まるまる



 まだオロクの体のあちこちにはあざや傷が残っていた。特に背中がひどかった。殴られた跡は赤みだけが引いて茶色くなっている。つめで引っ掻かれたのか何かで傷つけられたのかは分からないが、いくつかのみみず腫れとかさぶたもあった。きっとザハークはオロクを無理やりうつぶせに寝かせて、好きなように痛めつけたのだろう。そう思うとなんともおぞましかった。
「残っているか?」
 上着を脱いで背中をさらしたまま、オロクはベッドにうつぶせて言った。その背に向かってカイルは「かなり残ってる」と返した。
「すごい傷だね、痛かったでしょう」
「ああ……」
 オロクはどこか遠い目をしていた。傷つけられたときのことを思い出しているのだろうか。カイルは黙ってオロクの背に上着をかけた。オロクは起き上がってそれを羽織る。前を留めながら、
「もう終わったことだ」
と上の空で言った。
 まるで終わったことが寂しいとでも言いたそうな口ぶりだった。カイルはベッドの上で三角座りをする。オロクを傷つけるザハークはさぞかし恐ろしく、切羽詰った顔をしていただろう。ザハークに傷つけられるオロクはさぞかし痛ましく、色っぽかったろう。そんなことを考えると、自分の居場所の無さがやりきれなくて、カイルは小さく丸まった。
 自分の背中にオロクの手が触れるのを感じた。
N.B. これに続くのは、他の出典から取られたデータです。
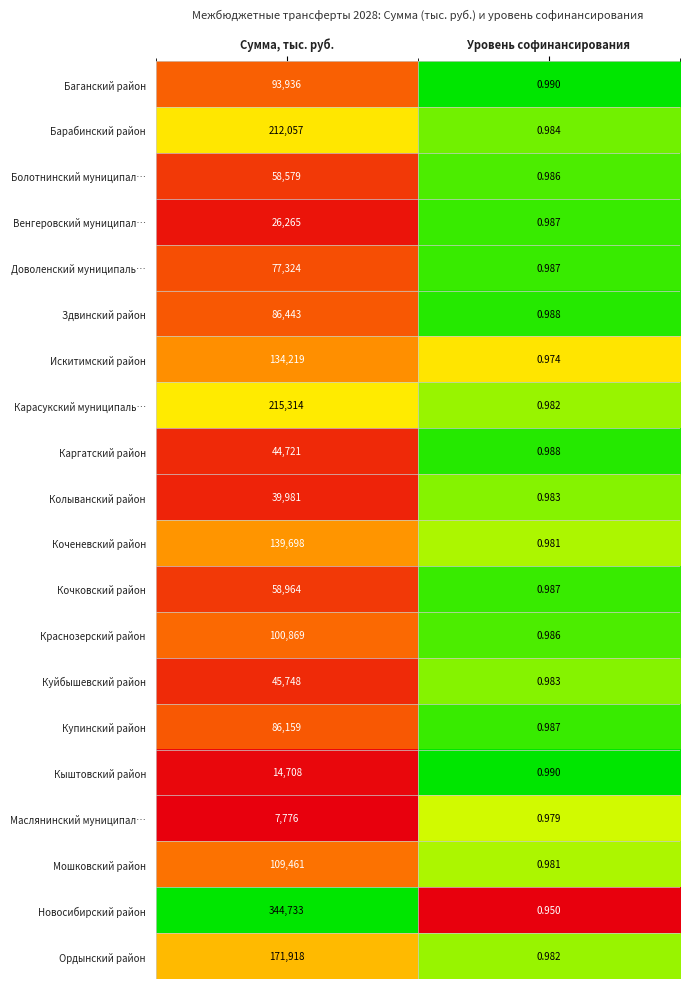

What is the total value across all series at Сумма, тыс. руб.?

2068873.0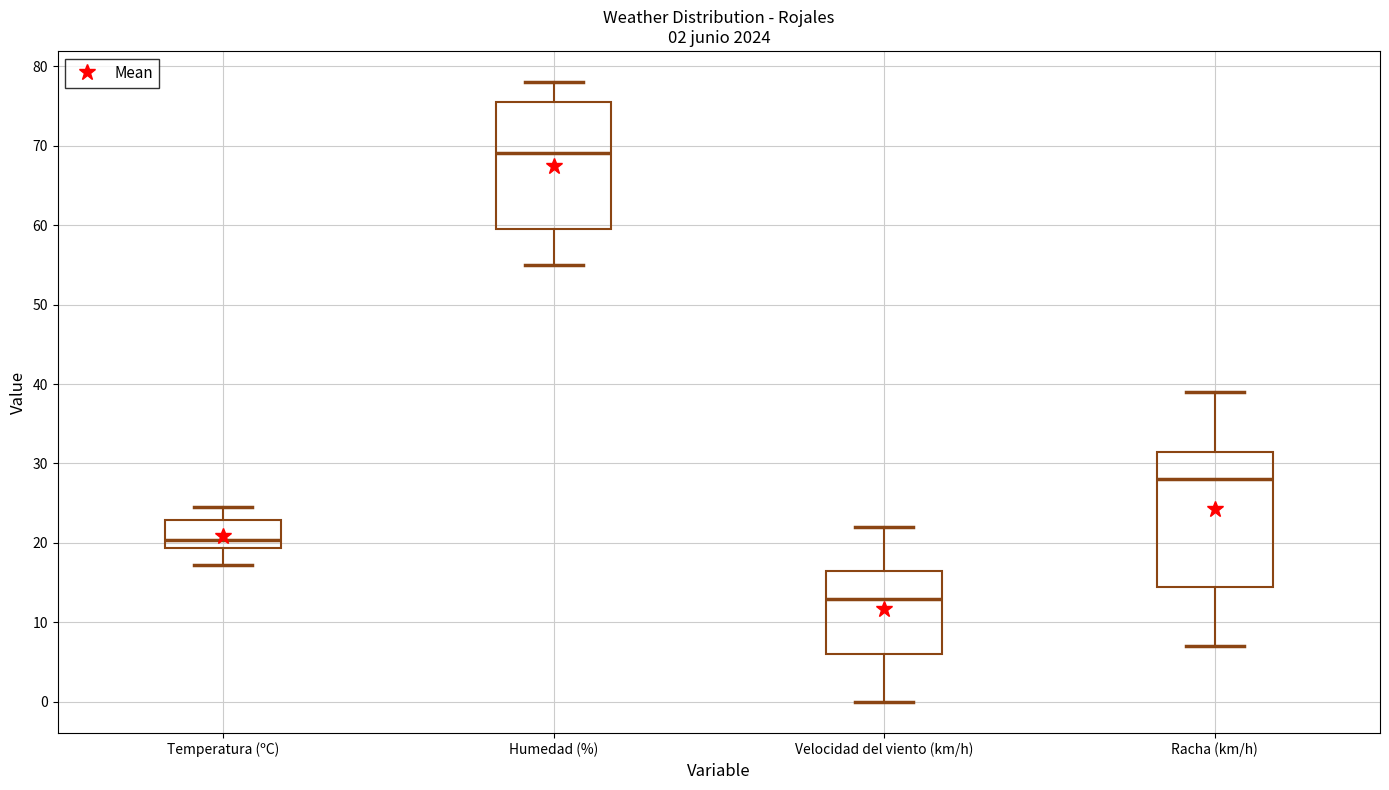

Which box's median line is the lowest?

Velocidad del viento (km/h)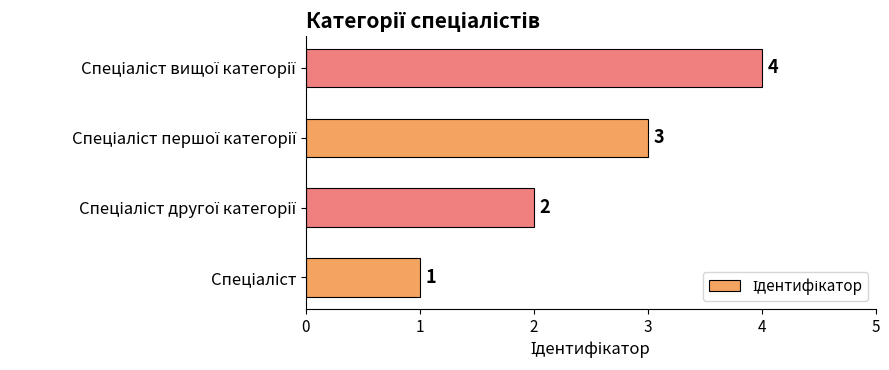

What is the sum of all values?

10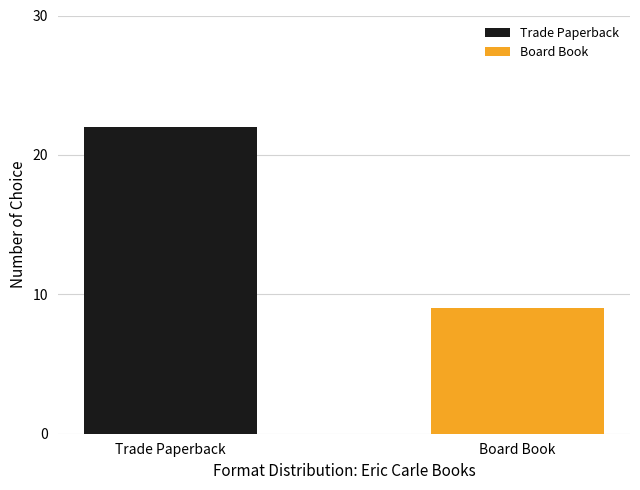

Where is the data nearest to the value 15?

Board Book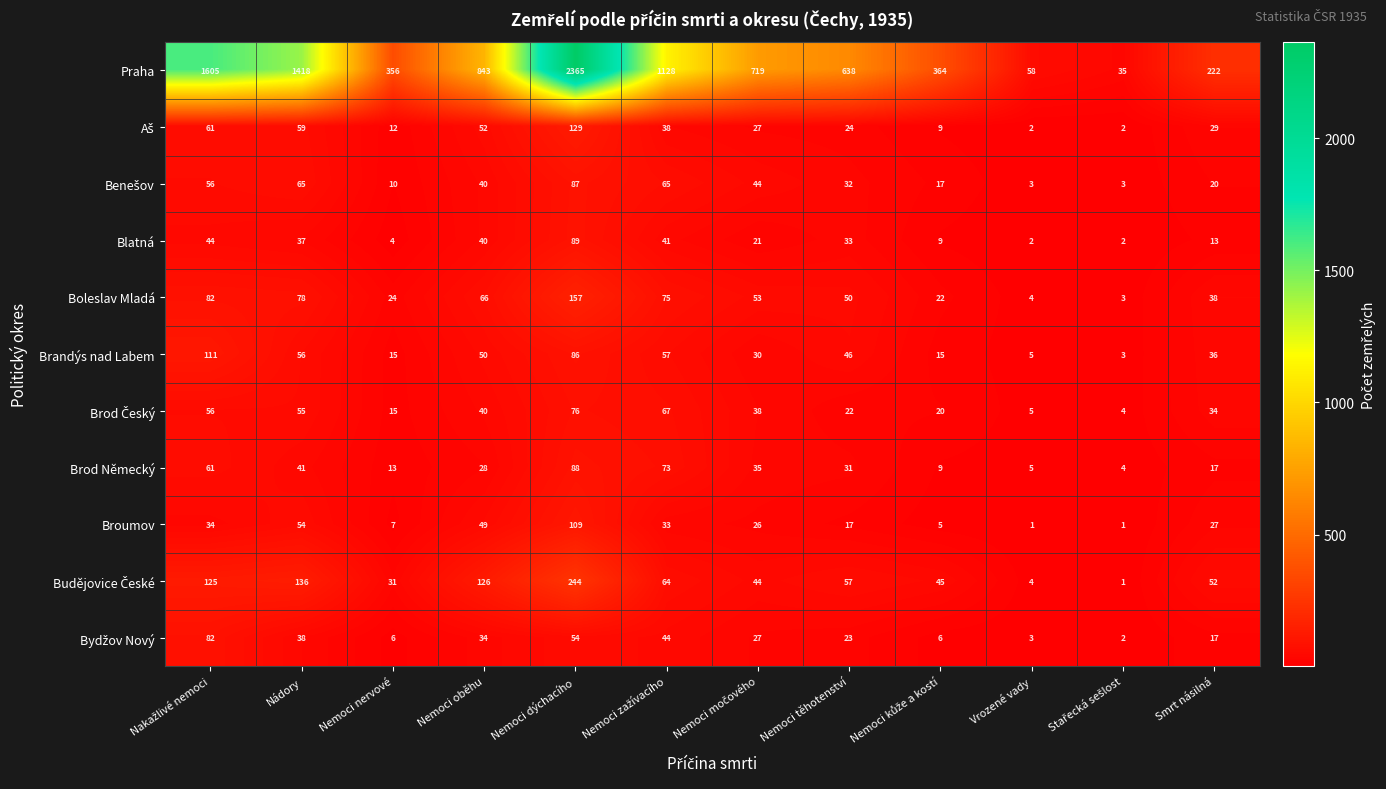

What is the difference between the second highest and minimum values in the Brandýs nad Labem series?

83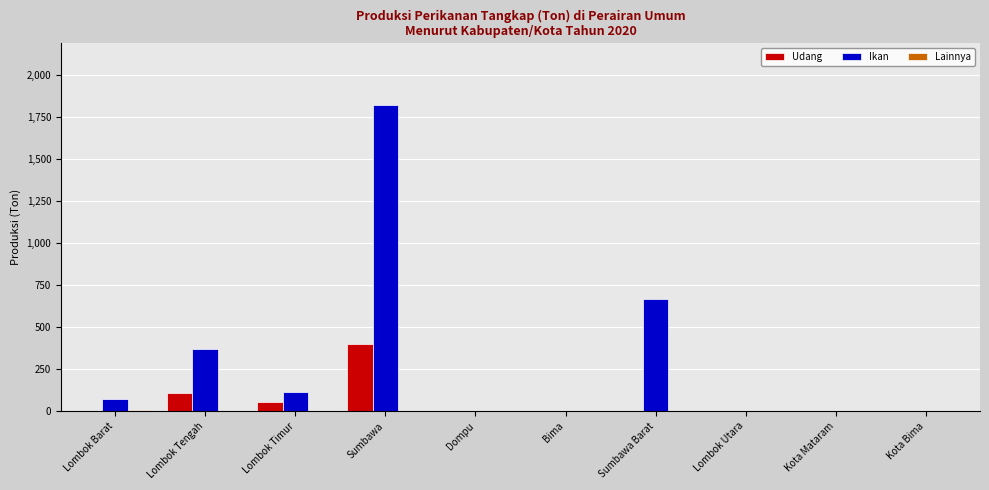

Does the chart contain stacked bars?

No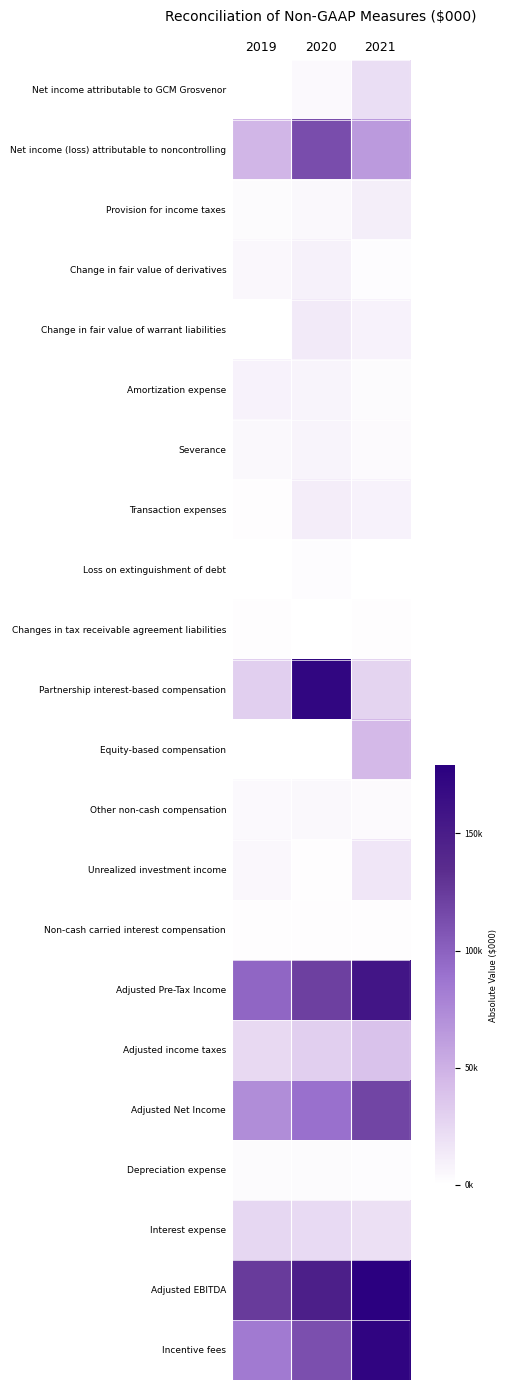

Which series changed the most between 2019 and 2021?

Incentive fees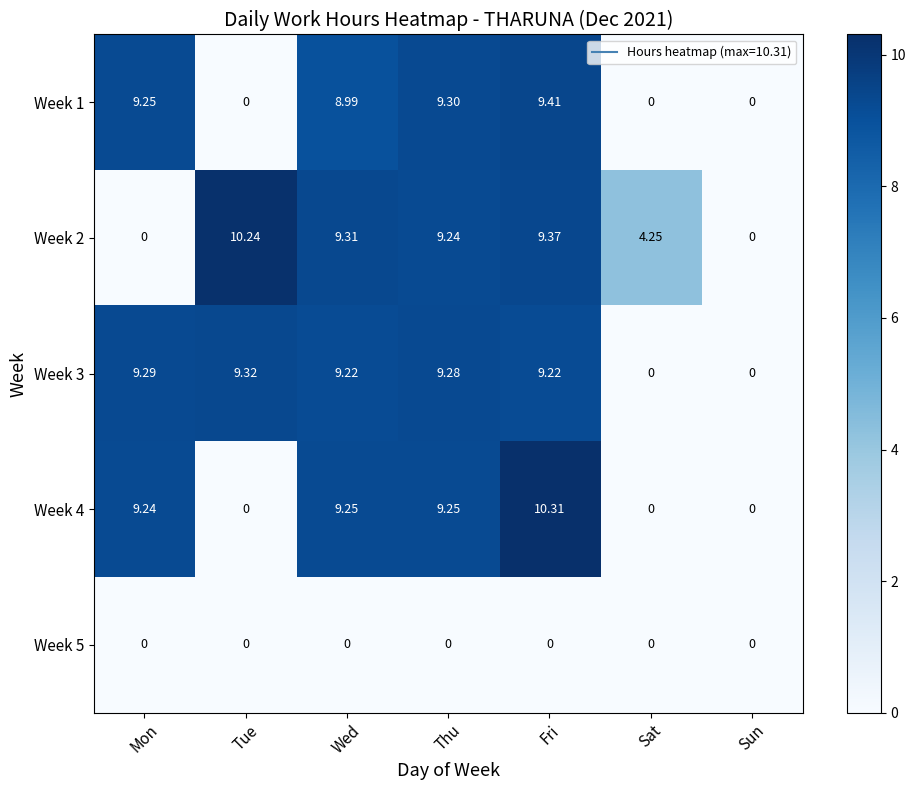

At which category is the sum across all series the highest?

Fri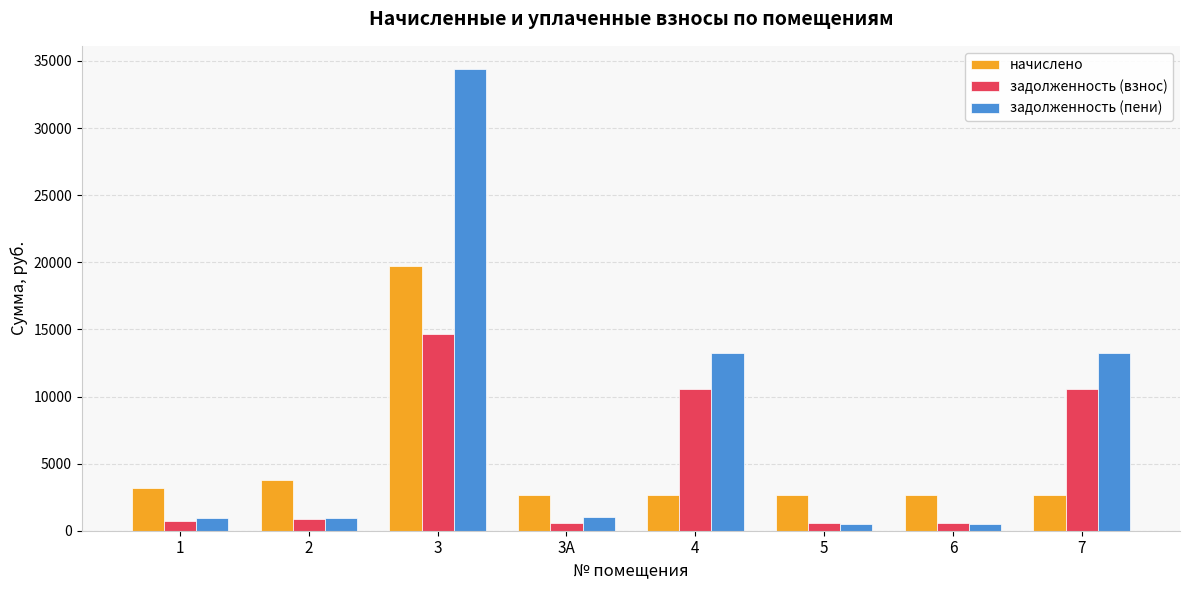

How many values in the задолженность (пени) series exceed 1054?

4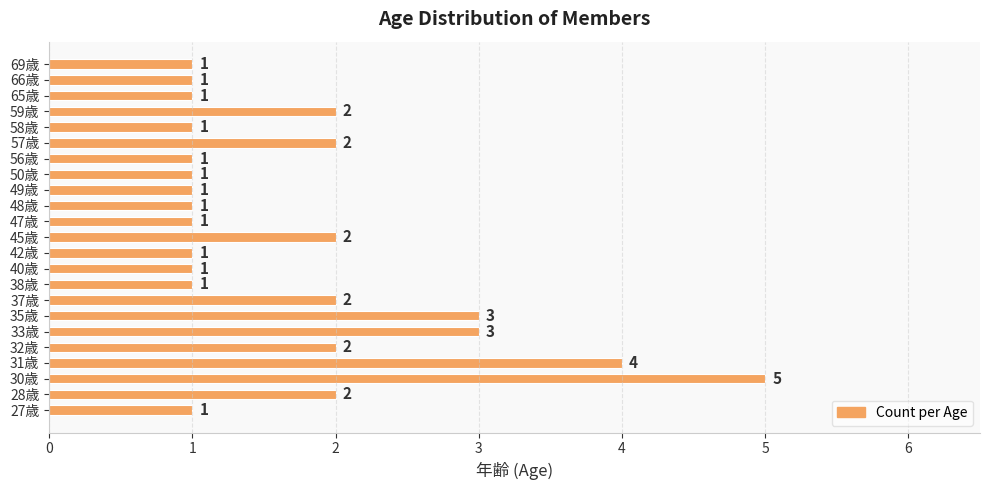

How many values exceed 1?

10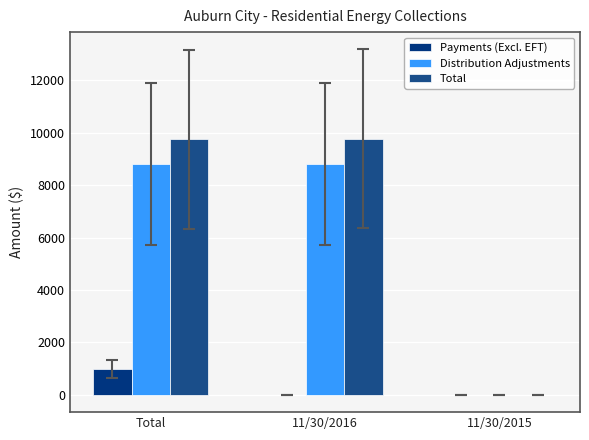

How many values in the Distribution Adjustments series exceed 8815?

2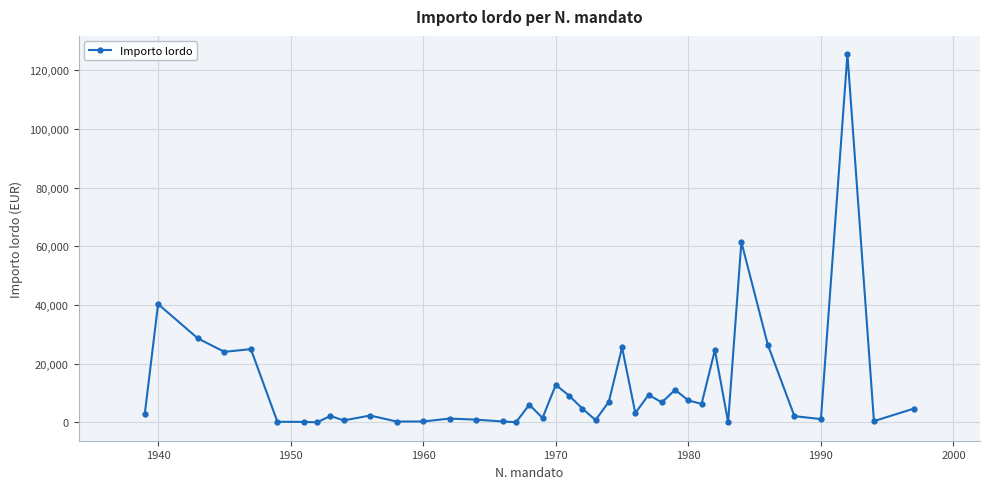

What is the maximum value shown in the chart?

125386.6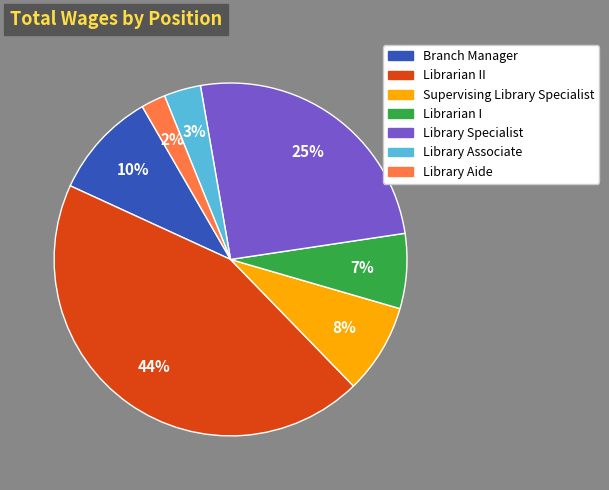

Is there a majority slice in this chart?

No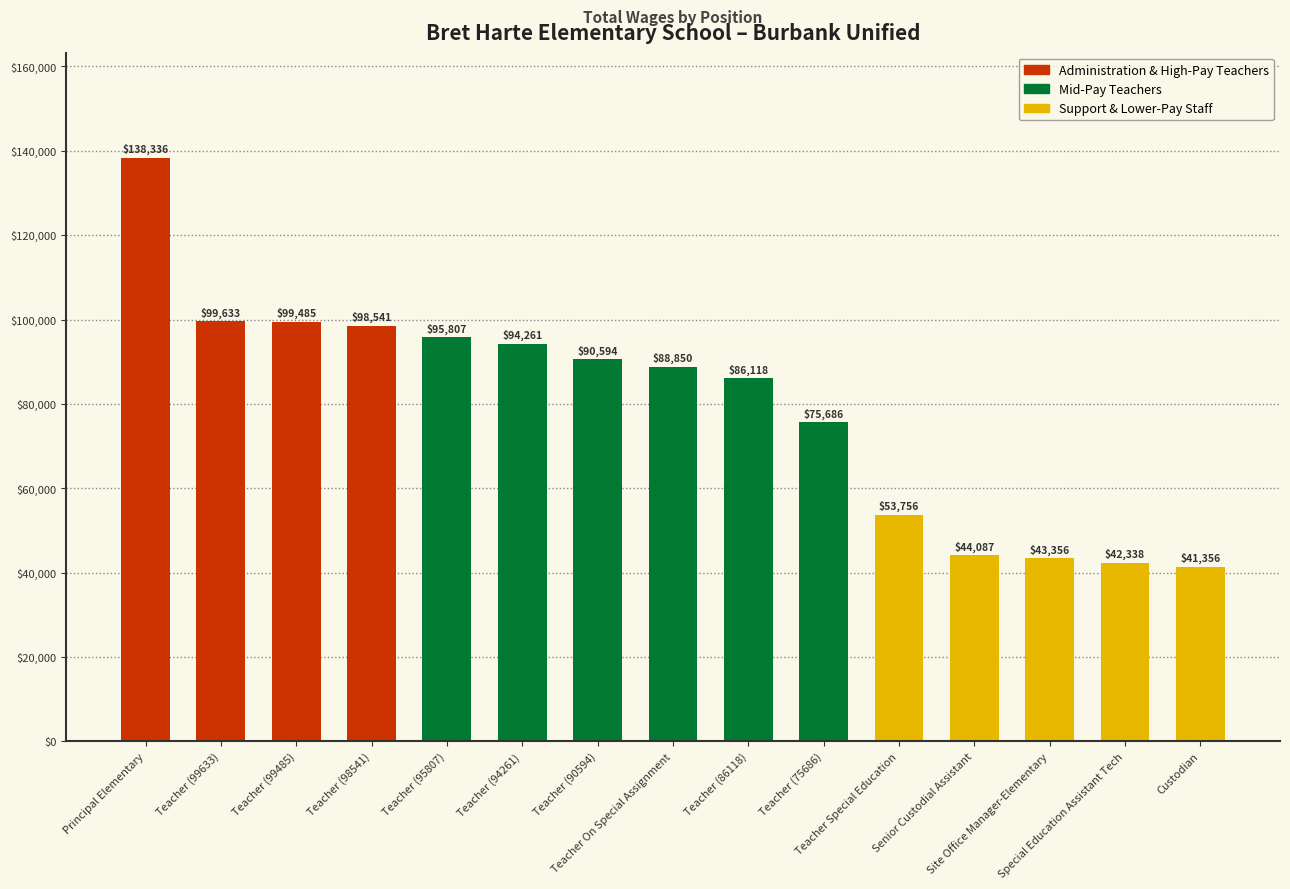

Reading left to right, what are all the values shown in this chart?

Principal Elementary=138336	Teacher (99633)=99633	Teacher (99485)=99485	Teacher (98541)=98541	Teacher (95807)=95807	Teacher (94261)=94261	Teacher (90594)=90594	Teacher On Special Assignment=88850	Teacher (86118)=86118	Teacher (75686)=75686	Teacher Special Education=53756	Senior Custodial Assistant=44087	Site Office Manager-Elementary=43356	Special Education Assistant Tech=42338	Custodian=41356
いつくしむ手。カイルの気持ちをなだめるようにやさしく上下している。この人はきっと何か勘違いしている、とカイルは思ったが、心地いいのでそのままにしておいた。オロクはしばらくカイルの背を撫ぜつづけた。
「オロクさん、あいつに殴られて気持ちよかった?」
「なっ」
 ぱっと手が離れた。ちらりとその顔をうかがうと、耳まで真っ赤にしている。カイルは余計に丸まりたくなった。だんごむしのように完全な球になれたらいいのにと思う。
「そんなわけないだろう、ばか」
「そう…?」
「痛いだけだ、あいつのは、」
 オロクはたどたどしく言った。その言い方からしてのろけ話のようだった。カイルは大きくため息をついた。
「おれもザハークのようにすっごいサドか、いっそオロクさんみたいにすっごいマゾだったらよかった」
「だれが!」
 ばしっと強く叩かれた。オロクの顔はいよいよ真っ赤だった。こうやってオロクののろけ話をどんどん引き出して傷ついている自分もある意味精神的マゾか?カイルはふとそう思った。しかしそれにしたってこの人たちのSMワールドには立ち入れない。カイルがオロクに出会う前に築かれてしまったのだから、それはもう仕方がないのだった。



 いっそ傷つけてみようか。
 ある時、ふいにそんな考えが浮かんだ。痛みをこらえて涙ぐむオロクが見たい。苦悶する表情が見たい、搾り出す声が聞きたい。
 想像ならいくらでも出来た。こんな風だろう、と思い浮かべるとといくらか興奮もした。でも本物が見たい、現実がいい。カイルは少しずつ思いつめていた。
 自然な様子でオロクの部屋へ行き、普段どおりに振る舞う。オロクは何も知らずに笑っていた。そしてその背が自分の方に向けられたとき、カイルはすっと手を伸ばした。

 まず突き飛ばす、すかさず押さえつける、そして後ろから無理やり、……

 鳥肌が立つほど興奮した。唇をきゅっと結ぶ。そしてカイルの手が、オロクの背に触れた。
「あっ、」
 思わず声を上げたのはカイルの方だった。オロクの背に触れた瞬間に急激に怖気づいた。だってオロクの背はあたたかかった、血の通っている体だった。この肺で息をして、この胃で食べ物を食べて、この心臓で生きている。その営みをこの骨と肉が守っている……。
 それを悟ったとたん、こんなにも真摯に生きている体を傷つけるなんてとても出来ない、と心底思い知った。
「……どうした?」
 オロクは背を叩かれたと思ったのか、そういって振り返った。カイルはべそをかきながら、ごめんなさい、と謝った。
「なに泣いてるんだお前……」
「ごめんなさい、ほんとうにごめんねえ、オロクさん」
 あんまりにもカイルがべそべそしているので、オロクは困ったように笑い、手のひらで涙を拭ってくれた。こういうときだけ年上ぶりやがって。カイルはそう思いながらもやはりうれしかった。
「よしよし、だいじょうぶだ」
 オロクがやさしい声でそんなことまで言い始めたので、何だこの人、おれのこと、赤ん坊みたいに思ってるんじゃないか、と皮肉に思った。けれどやっぱり、やっぱりうれしい。
 これがおれなりの精神的マゾ……再びそう認識したカイルは、思い切り鼻をすすり上げて丸まった。